In functional languages, a single filter-map-fold can accomplish what might take half a dozen classes in Java. In those circumstances, a line or two of comments explaining the rough idea of what's happening is essential. You might argue that it's a regression to the bad-old-days of obtuse C, but the power of the paradigm more than makes up for the extra need of documentation.

Also, would you penalize a developer for commenting cleanly written code? No attempt to communicate clearly should ever be discouraged, especially in a discipline so rife with miscommunication as ours.



Yes, my son is currently writing a lot of functional code and complaining when I force him to do something in Java. It bothers me that we see the verbosity of Java as a detriment and then say we should add comments to functional languages.

Don't get me wrong, I strongly believe in the appropriate functional approach where it's beneficial, but I strongly believe that it needs to be as self explanatory as Java code, otherwise you get the same staleness problem with the comments that led to the elimination of them initially.

With regards to whether someone should be penalized for extraneous comments, if the comment is necessary then it indicates a code problem. If unnecessary it's subject to becoming out of date or erroneous. So, yes, I stand by my contention that if you add comments to code in the majority of cases you should be penalized.

****************

**Exercise goal**
Continue the discussion of comments in functional code, starting right after its last sentence. The data that comes next has no connection to the discussion of code comments.

****************

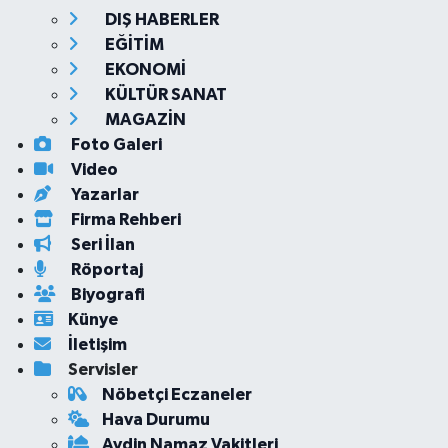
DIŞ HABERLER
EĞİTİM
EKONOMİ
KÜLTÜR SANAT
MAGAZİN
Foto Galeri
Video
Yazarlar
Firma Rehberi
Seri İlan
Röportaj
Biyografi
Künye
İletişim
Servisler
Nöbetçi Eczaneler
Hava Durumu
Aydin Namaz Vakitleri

****************

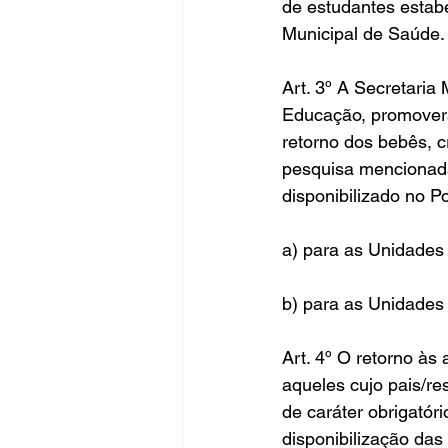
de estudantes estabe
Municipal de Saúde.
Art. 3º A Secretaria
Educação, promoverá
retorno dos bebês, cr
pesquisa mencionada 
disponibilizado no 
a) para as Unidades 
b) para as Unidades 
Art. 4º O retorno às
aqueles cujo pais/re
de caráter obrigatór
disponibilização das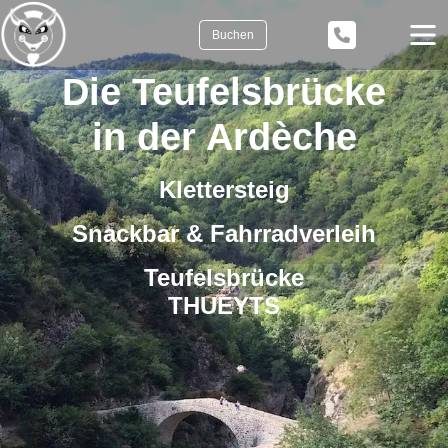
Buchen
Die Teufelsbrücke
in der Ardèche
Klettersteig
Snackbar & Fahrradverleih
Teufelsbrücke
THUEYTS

****************

**Reply to the task**
It took me a long, long time to change my view on this so I understand where people are coming from. I also require my beginning students to comment just so I can try to understand what they are doing so my position is not absolute. But given the choice between a developer who communicates clearly in code and knows it and one who either needs or believes he needs comments I'll choose the first.


> But given the choice between a developer who communicates clearly in code and knows it and one who either needs or believes he needs comments I'll choose the first.

This really just reads to me like you're selecting for hubris over humility, which is not likely to get good results over the long term. Give me a coder who doubts his code any day, over someone overconfident.